The rapidly growing computational demands of diffusion models for image generation have raised significant concerns about energy consumption and environmental impact. While existing approaches to energy optimization focus on architectural improvements or hardware acceleration, there is a lack of principled methods to predict energy consumption across different model configurations and hardware setups. We propose an adaptation of Kaplan scaling laws to predict GPU energy consumption for diffusion models based on computational complexity (FLOPs). Our approach decomposes diffusion model inference into text encoding, iterative denoising, and decoding components, with the hypothesis that denoising operations dominate energy consumption due to their repeated execution across multiple inference steps. We conduct comprehensive experiments across four state-of-the-art diffusion models (Stable Diffusion 2, Stable Diffusion 3.5, Flux, and Qwen) on three GPU architectures (NVIDIA A100, A4000, A6000), spanning various inference configurations including resolution (256x256 to 1024x1024), precision (fp16/fp32), step counts (10-50), and classifier-free guidance settings. Our energy scaling law achieves high predictive accuracy within individual architectures (R-squared > 0.9) and exhibits strong cross-architecture generalization, maintaining high rank correlations across models and enabling reliable energy estimation for unseen model-hardware combinations. These results validate the compute-bound nature of diffusion inference and provide a foundation for sustainable AI deployment planning and carbon footprint estimation.

Paper Structure

This paper contains 31 sections, 5 equations, 12 figures, 6 tables.

Figures (12)

  • Figure 1: Individual model energy scaling validation on NVIDIA A100 GPU. Diagnostic plots showing actual versus predicted energy consumption for (a) Flux, (b) Stable Diffusion 3.5, and (c) Qwen diffusion models. (d) Shows the learned scaling parameters with exponents $\alpha$ approaching the theoretical compute-bound ideal of 1.0. All models exhibit near-linear FLOP-energy relationships, confirming the compute-bound nature of diffusion inference. Note: $\beta_{\text{gpu1}}$=$\beta_{\text{gpu2}}$=0 since only A100 data is used; Qwen $\beta_{\text{dtype}}$=0 due to fp16-only training.
  • Figure 2: Diagnostic plots show actual versus predicted energy consumption for (a) Flux and (b) Stable Diffusion 3.5 models, using data from NVIDIA A100 and A6000 GPUs. Panel (c) presents the learned scaling parameters, highlighting stable exponents ($\alpha$) across GPUs and GPU-specific coefficients.
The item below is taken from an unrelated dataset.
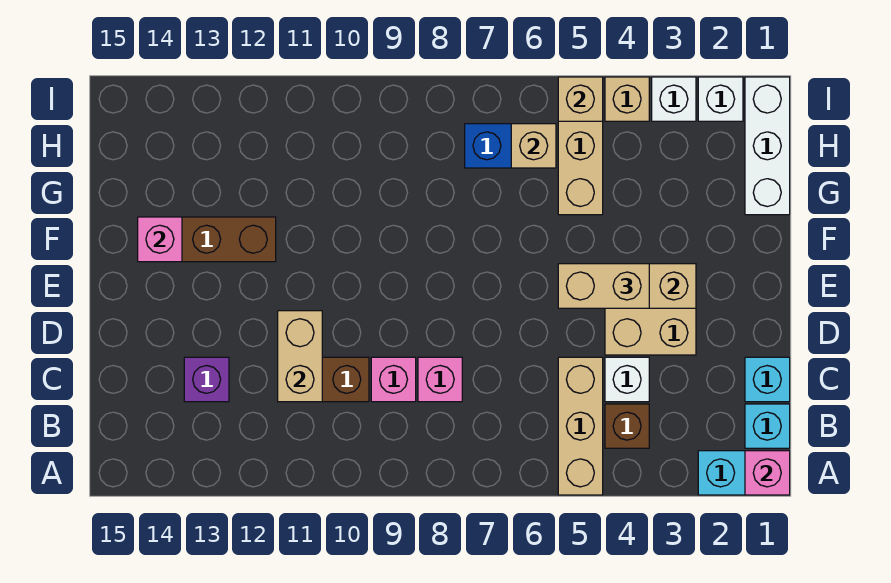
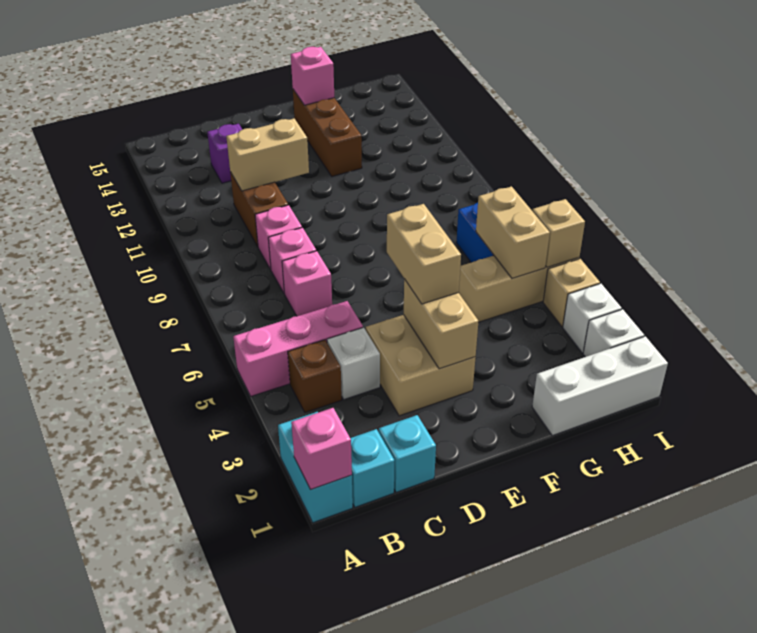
tan brick A5:C5 level 1 -> pink brick A5:C5 level 1
none -> pink brick C7 level 1
tan brick H6 level 2 -> tan brick H5:H6 level 2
Note: The Flux plot includes no-CFG, float16, and non-50-prompt runs, while the SD 3.5 plot includes only CFG, float16, and non-50-prompt runs.
  • Figure 3: The top row shows training on model pairs: (a) Qwen + SD 3.5, (b) Flux + SD 3.5, and (c) Flux + Qwen. The bottom row presents the corresponding tests on the held-out models: Flux, Qwen, and SD 3.5, respectively. Consistent diagnostic patterns across all training–test pairs demonstrate the robustness of our FLOP-based scaling methodology for cross-model energy prediction. All plots here use results from the NVIDIA A100, which yielded the most comprehensive hyperparameter search.
  • Figure 4: Diagnostic plots show (a) Stable Diffusion 2 on NVIDIA A100, illustrating U-Net scaling behavior, and (b) cross-GPU validation across A100, A4000, and A6000 platforms. Consistent scaling patterns confirm that our FLOP-based energy prediction generalizes beyond transformer-based models to convolutional architectures. Note: Cross-GPU results include CFG, float16, and non-50-prompt runs.
  • Figure 5: Cross-architecture experiments demonstrate generalization between U-Net and MMDiT architectures on the A100. Top row shows training: (a) Qwen+SD2 (MMDiT+U-Net), (b) Flux+Qwen+SD3.5 (all MMDiT), (c) SD3.5+Flux (both MMDiT). Bottom row shows corresponding testing: Flux+SD3.5 (MMDiT), SD2 (U-Net), SD2+Qwen (U-Net+MMDiT). The consistent scaling patterns validate that our FLOP-based methodology captures fundamental energy-complexity relationships independent of specific architectural paradigms, successfully bridging traditional convolutional U-Net designs and modern transformer-based MMDiT approaches.